Текст:
"""

Русские Вести

Кто сказал, что русских в Европе не любят?!


«...Когда говорят о глобальном мире, на самом деле имеют в виду не мир народов, а мир элит, неожиданно вышедших из-под системы национального контроля и принимающих решения за спиной местного населения», – пишет в книге «Народ без элиты: между отчаянием и надеждой» философ, политолог, бывший профессор МГУ Александр Панарин. И дальше: «... элита, переориентированная на глобальные приоритеты, перестала быть полпредом нации, и ее голосом». Посмотрим и мы на Европу изнутри глазами обычного туриста.

Приключения «Алёнки»

Доброжелательность, настоянная на уважении и пиетете. Ни малейшего сарказма или пренебрежения. Ни холодного равнодушия, или вежливого отказа. Ни улыбки с неприязнью в душе. Я зря накручивал себя, разогретый нашими политическими телешоу. В Европе к русским относятся в высшей степени почтительно и благодушно.

...Мы с женой любим путешествовать. Обычно селимся в недорогих апартаментах, заказанных и оплаченных за месяц, а то и раньше. Чужая, но квартира, а не гостиничный номер, дарит пусть мимолетную, но иллюзию некоего родства с городом, в который ты приехал, как турист. К тому же домашний уют ничем не заменить, а мы уже не молодые.

У нас с женой правило – оставлять после себя квартиру чище, чем она была до нашего заселения. И обязательно на столе букетик свежих цветов. Драя перед отъездом кухонный стол и плиту, вынося мусор, протирая журнальный столик в лоджии и стол письменный, я с вызовом думаю: «Пусть Европа знает наших...».

При знакомстве с хозяйкой апартаментов, выслушиваем вежливый инструктаж (в квартире не курить, гостей не водить, после 23:00 не шуметь, бутылки с балкона не бросать, окурки и бумагу в унитаз не сливать, полотенца не воровать...). Перечень предупреждений и запретов может показаться курьезным, если не оскорбительным, и говорит о печальном опыте хозяев, рискнувших сдать туристам жилье.

Выслушав монолог чуть взволнованной хозяйки (а теперь, пожалуйста, ваши паспорта, я сниму с них копию), прощаясь до дня отъезда, я обязательно дарю ей шоколад «Аленка», специально привезенный из Москвы. Проверенный советский бренд знаменитой кондитерской фабрики «Красный Октябрь». Такого шоколада за границей нет. Есть лучше, но такого нет. Да и девочка Алена с глазами в полнеба на обертке лишний раз намекает иностранкам, что самые красивые женщины в мире вырастают именно из наших девчонок.

А если серьезно. Иностранные хозяйки оставляют в соцсетях восторженные отклики о таких туристах и рекомендуют нас всем-всем-всем...

Во Флоренции «Аленка» ушла по назначению. В Генуе у «Аленки» была другая история.

"""

Предоставленный материал:
"""

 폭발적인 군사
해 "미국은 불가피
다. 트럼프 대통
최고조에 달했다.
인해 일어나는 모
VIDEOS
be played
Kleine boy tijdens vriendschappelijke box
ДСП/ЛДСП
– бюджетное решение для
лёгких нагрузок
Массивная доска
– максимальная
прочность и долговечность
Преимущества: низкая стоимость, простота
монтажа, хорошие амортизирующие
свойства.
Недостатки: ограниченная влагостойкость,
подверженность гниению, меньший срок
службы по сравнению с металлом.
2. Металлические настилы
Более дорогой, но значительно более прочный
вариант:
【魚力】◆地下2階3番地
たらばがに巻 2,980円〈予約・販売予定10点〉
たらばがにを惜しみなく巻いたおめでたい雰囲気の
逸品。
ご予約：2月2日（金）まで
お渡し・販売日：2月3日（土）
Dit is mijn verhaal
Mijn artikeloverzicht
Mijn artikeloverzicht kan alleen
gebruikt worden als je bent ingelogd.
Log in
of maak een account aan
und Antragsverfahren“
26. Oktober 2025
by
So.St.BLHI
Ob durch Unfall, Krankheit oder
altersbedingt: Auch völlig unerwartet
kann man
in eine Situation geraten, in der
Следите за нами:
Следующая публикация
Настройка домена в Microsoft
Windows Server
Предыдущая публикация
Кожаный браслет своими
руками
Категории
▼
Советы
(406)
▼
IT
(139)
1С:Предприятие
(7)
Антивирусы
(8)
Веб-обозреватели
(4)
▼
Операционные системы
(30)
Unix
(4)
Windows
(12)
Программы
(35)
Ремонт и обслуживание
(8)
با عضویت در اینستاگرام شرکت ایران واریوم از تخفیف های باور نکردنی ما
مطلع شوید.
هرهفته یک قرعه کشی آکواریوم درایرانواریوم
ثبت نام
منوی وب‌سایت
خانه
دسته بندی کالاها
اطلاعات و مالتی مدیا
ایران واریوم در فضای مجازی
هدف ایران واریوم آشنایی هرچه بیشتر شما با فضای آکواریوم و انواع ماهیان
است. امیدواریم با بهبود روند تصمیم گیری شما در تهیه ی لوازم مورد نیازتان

"""

Формулировка задания:
Перепишите дословно фрагмент текста о поездках по Европе от слов «Русские Вести» до слов «почтительно и благодушно.». Приведённый материал здесь никакой роли не играет.

Результат выполнения:
Русские Вести

Кто сказал, что русских в Европе не любят?!


«...Когда говорят о глобальном мире, на самом деле имеют в виду не мир народов, а мир элит, неожиданно вышедших из-под системы национального контроля и принимающих решения за спиной местного населения», – пишет в книге «Народ без элиты: между отчаянием и надеждой» философ, политолог, бывший профессор МГУ Александр Панарин. И дальше: «... элита, переориентированная на глобальные приоритеты, перестала быть полпредом нации, и ее голосом». Посмотрим и мы на Европу изнутри глазами обычного туриста.

Приключения «Алёнки»

Доброжелательность, настоянная на уважении и пиетете. Ни малейшего сарказма или пренебрежения. Ни холодного равнодушия, или вежливого отказа. Ни улыбки с неприязнью в душе. Я зря накручивал себя, разогретый нашими политическими телешоу. В Европе к русским относятся в высшей степени почтительно и благодушно.